===== Listed records
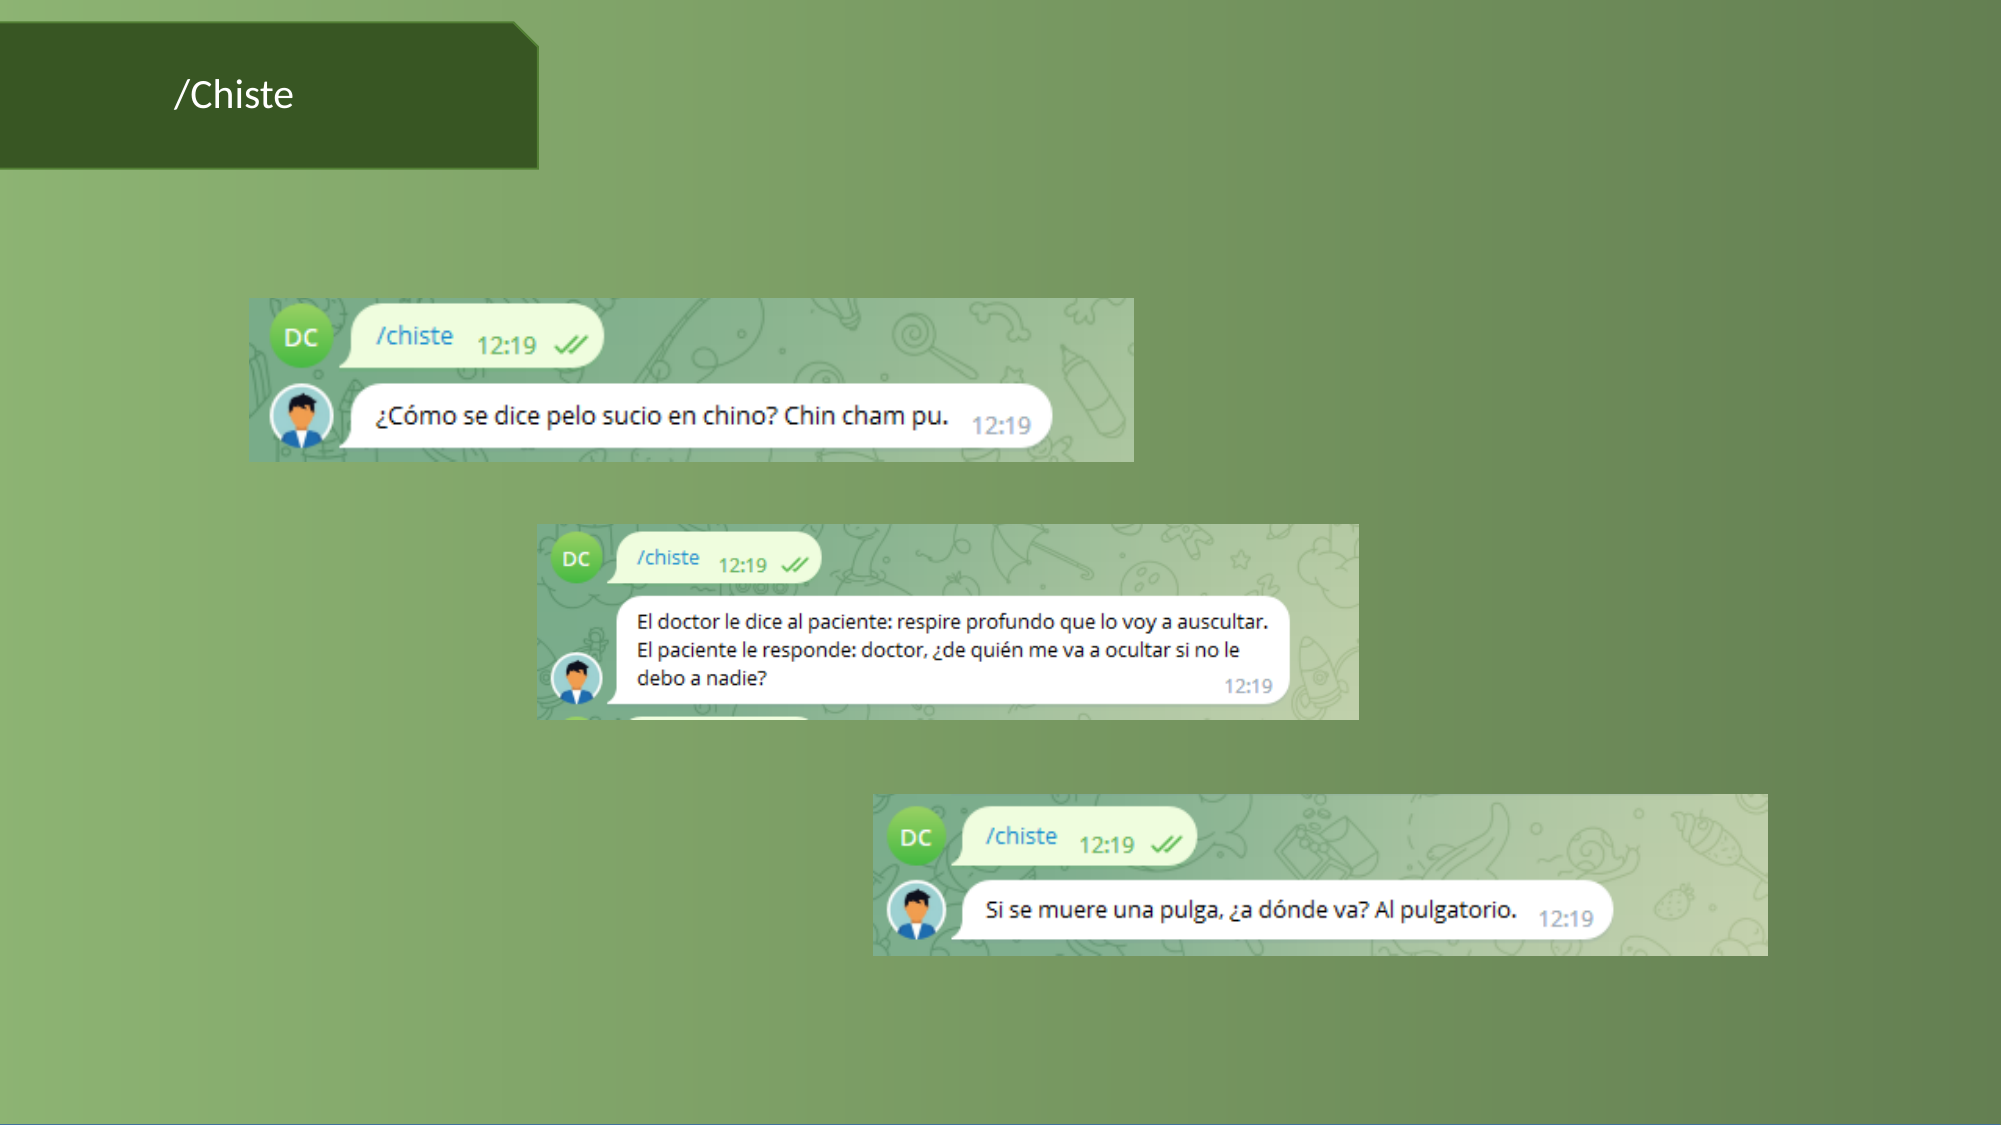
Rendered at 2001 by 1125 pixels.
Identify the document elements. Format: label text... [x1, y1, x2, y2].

text_box [0, 21, 539, 170]
picture [537, 524, 1359, 720]
picture [249, 298, 1135, 462]
picture [873, 794, 1768, 956]
text_box /Chiste [159, 58, 425, 124]
text_box [0, 0, 2000, 1125]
==========
An exact copy of every entry, without pictures, should be your output.

Rendered at 2001 by 1125 pixels.
Identify the document elements. Format: label text... [x1, y1, x2, y2].

text_box [0, 21, 539, 170]
picture [537, 524, 1359, 720]
picture [249, 298, 1135, 462]
picture [873, 794, 1768, 956]
text_box /Chiste [159, 58, 425, 124]
text_box [0, 0, 2000, 1125]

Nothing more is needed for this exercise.